V-Blaze and V-Cloud Online Help

V‑Blaze version 7.3.0-1 (December 2021)

New Features and Improvements

  1. Made several improvements and bug fixes to diarization, including:

    1. Changed the way diarization is processed, which allows for the use of music detection.

    2. Added a new clusterer that significantly improves accuracy without sacrificing performance.

    3. Added diarization scoring to the JSON output, as described in Top-level Elements. Refer to Adjusting for Different Types of Input for more information on how to use the diarization parameter.

    4. Fixed a bug that caused loss of speaker state every 5 minutes.

  2. Added music detection that uses an acoustic-based classification model. When music=true, each utterance is scored from -1 to 1 specifying the probability that music or other high energy non-speech events were detected. Utterances classified as music are skipped and not decoded. Music detection can be tuned using various parameters as described in Music .

  3. Added agent identification to both single and multi-channel transcription requests. Setting agentid=true identifies which speaker is the agent by a score of -1 to 1 with positive results indicating the agent and negative results indicating the client. Refer to Output Options for details on how to enable agentid. Refer to Top-level Elements for information on how to interpret agentscore in the transcription results.

  4. Improvements to emotion classification, including:

    1. Refined the way a call is split for trending analysis by comparing the first 90% with the last 10% of the call rather than splitting the call 50% to 50%.

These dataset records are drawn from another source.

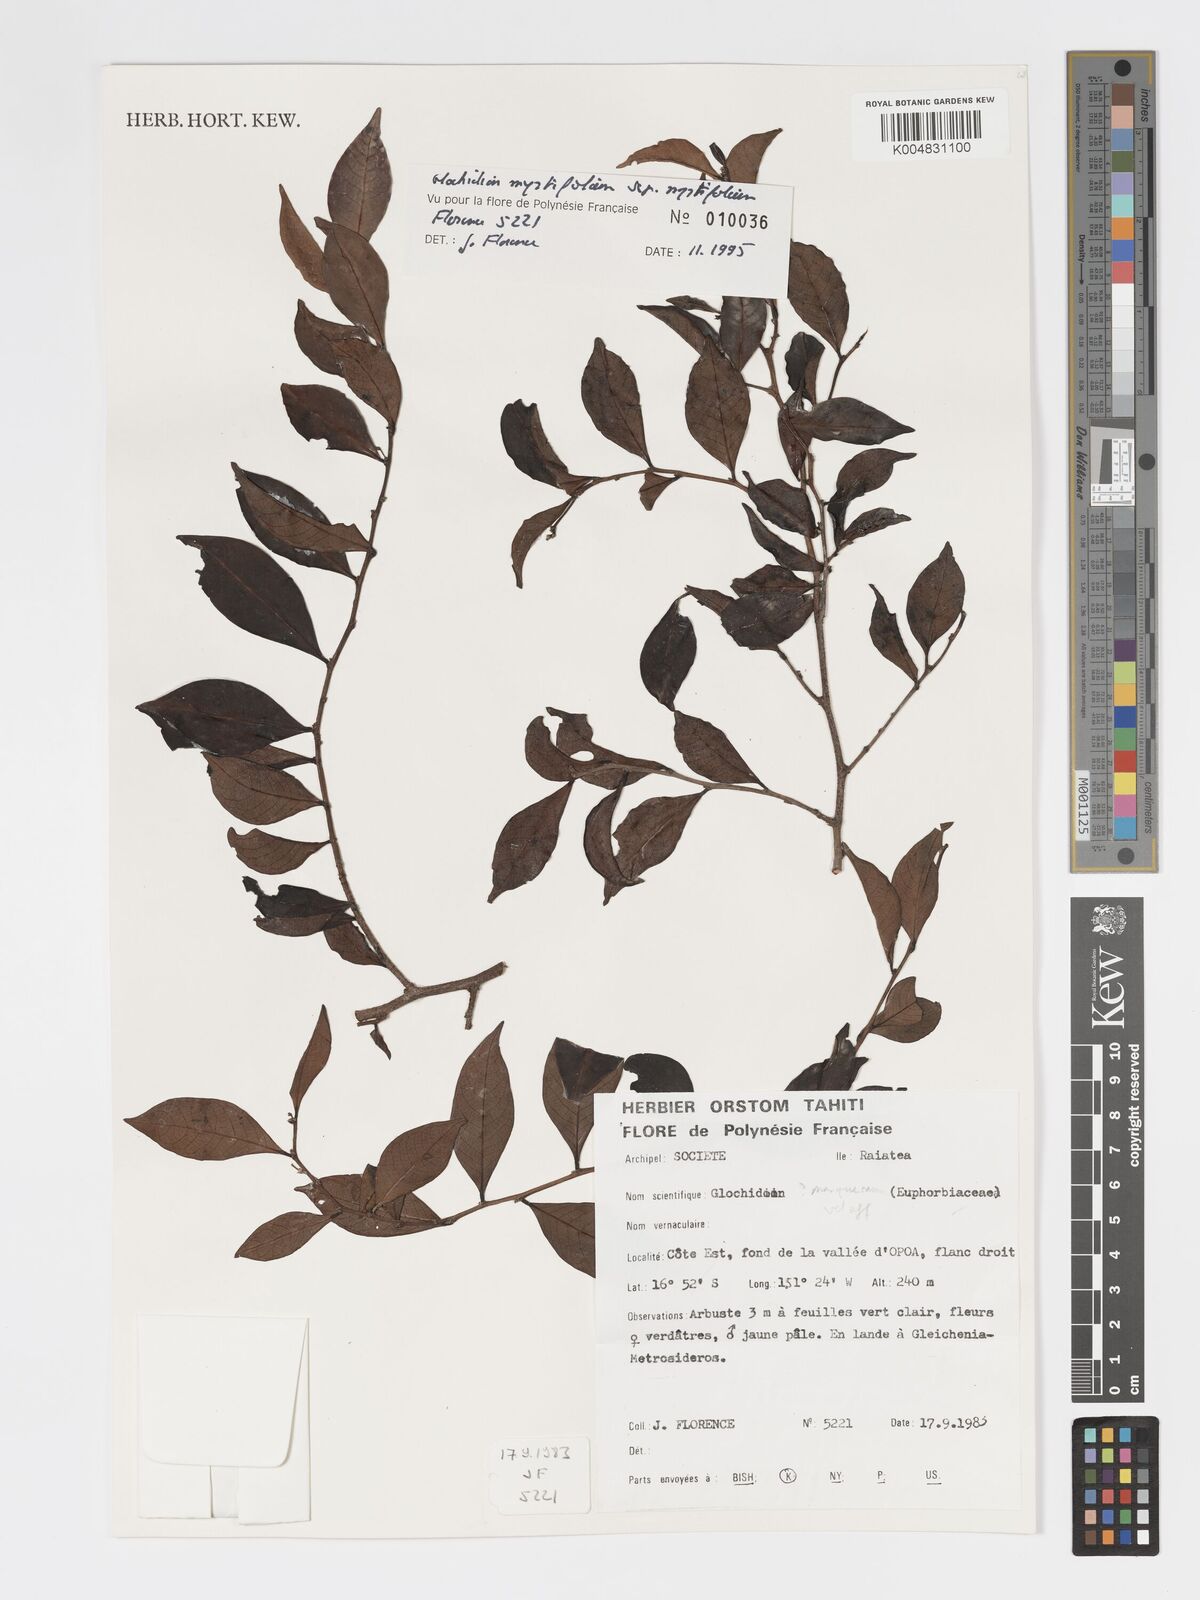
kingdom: Plantae
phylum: Tracheophyta
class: Magnoliopsida
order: Malpighiales
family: Phyllanthaceae
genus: Glochidion
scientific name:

    2. Changed top-level emotion classification from Mostly Positive, Positive, Neutral, Negative, or Mostly Negative to Positive, Negative, Neutral, Improving, Worsening.

    3. Added top-level and per-channel trends to the JSON output as described in Top-level Elements.

    4. Fixed an issue where utterance sentiment was overwritten and not reported.

  5. Added additional text and channel information to JSON output. Text-based metrics present top-level and per-channel information that includes:

    1. Speaker turns count, total of number of words spoken in the transcribed audio file, and the amount of silence detected. Refer to the The textinfo Object for more information.

    2. Updated overtalk calculation based on overlap of words. Refer to the The textinfo Object for more information.

    3. The chaninfo field appears only for stereo or diarized audio. It contains one object for each audio channel. Each channel object may contain textinfo, musicinfo, agentscore, and emotion depending on audio attributes and the stream tags specified with the request. Refer to chaninfo in the Top-level Elements topic for more information.

  6. Improvements to number translation, including:

    1. Added concatenation of double/triple replacements.

    2. Added compass directions to address logic.

    3. Added support for more time patterns.

    Refer to numtrans for more information on these changes.

  7. Multiple improvements to the text processing modules, including:

    1. No longer allow negative timespans from out-of-order backrefs.

    2. Multiple word replacement backrefs with attached text now result in duplicated text attached to the associated word.

    3. Fixes to capitalization logic to handle Unicode characters correctly.